> **Short task**
Repeat the stretch of the listing from its very first line through the line that contains "text_box Rejestracja –", including both of those lines.
--- START OF Provided data ---
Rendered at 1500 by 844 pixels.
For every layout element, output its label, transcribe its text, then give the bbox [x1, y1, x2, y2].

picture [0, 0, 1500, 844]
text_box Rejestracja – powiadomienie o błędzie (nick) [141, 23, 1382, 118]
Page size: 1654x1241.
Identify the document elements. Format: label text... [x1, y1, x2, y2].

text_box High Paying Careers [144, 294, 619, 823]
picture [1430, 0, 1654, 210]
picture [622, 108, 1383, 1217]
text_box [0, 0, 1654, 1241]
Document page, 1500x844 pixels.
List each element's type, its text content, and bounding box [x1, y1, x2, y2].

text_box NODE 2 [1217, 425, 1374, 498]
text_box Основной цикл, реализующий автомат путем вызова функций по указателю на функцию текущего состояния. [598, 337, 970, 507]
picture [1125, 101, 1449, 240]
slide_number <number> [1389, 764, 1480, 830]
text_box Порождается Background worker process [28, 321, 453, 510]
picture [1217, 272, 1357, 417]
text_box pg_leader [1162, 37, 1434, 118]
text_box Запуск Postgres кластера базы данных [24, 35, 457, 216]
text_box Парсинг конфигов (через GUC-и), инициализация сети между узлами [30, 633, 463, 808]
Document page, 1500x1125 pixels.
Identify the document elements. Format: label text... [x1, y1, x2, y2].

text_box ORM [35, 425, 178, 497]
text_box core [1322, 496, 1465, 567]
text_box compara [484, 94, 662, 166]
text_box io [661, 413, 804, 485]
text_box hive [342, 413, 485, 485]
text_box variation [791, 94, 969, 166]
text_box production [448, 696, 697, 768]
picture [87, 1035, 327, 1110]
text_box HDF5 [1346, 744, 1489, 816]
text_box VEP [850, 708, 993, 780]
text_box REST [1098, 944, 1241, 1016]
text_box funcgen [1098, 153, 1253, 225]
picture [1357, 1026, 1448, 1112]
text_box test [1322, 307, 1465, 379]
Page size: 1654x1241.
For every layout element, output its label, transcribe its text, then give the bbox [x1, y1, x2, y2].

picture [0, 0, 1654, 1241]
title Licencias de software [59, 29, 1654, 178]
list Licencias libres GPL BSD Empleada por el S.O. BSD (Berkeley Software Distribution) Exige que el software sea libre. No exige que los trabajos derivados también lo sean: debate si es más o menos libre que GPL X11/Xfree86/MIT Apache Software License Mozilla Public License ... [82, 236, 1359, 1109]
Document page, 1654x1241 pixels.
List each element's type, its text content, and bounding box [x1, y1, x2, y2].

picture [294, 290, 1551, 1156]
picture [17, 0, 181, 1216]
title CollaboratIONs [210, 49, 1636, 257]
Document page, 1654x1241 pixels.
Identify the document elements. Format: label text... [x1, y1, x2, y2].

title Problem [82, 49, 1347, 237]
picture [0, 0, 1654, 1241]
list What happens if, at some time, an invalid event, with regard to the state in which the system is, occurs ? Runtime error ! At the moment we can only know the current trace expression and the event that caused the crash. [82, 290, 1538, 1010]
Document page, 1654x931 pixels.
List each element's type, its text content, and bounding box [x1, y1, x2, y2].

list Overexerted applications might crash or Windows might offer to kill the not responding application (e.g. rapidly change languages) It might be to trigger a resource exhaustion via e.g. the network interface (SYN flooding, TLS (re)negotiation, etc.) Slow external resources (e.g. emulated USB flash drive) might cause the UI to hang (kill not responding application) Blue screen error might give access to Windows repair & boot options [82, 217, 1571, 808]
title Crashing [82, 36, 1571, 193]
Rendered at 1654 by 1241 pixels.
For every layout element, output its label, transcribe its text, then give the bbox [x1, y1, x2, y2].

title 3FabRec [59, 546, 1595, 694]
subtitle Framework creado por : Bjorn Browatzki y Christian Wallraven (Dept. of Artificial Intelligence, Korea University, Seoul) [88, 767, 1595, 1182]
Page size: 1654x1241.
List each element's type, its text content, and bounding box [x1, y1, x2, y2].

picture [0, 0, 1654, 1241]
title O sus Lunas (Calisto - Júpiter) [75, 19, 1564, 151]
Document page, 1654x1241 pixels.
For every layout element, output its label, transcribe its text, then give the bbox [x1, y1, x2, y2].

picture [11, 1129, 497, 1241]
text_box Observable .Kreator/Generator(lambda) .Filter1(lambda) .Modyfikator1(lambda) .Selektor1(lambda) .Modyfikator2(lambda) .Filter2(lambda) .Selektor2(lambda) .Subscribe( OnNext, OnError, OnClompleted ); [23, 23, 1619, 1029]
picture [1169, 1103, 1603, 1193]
--- END OF Provided data ---
> **Result of this task**
Rendered at 1500 by 844 pixels.
For every layout element, output its label, transcribe its text, then give the bbox [x1, y1, x2, y2].

picture [0, 0, 1500, 844]
text_box Rejestracja – powiadomienie o błędzie (nick) [141, 23, 1382, 118]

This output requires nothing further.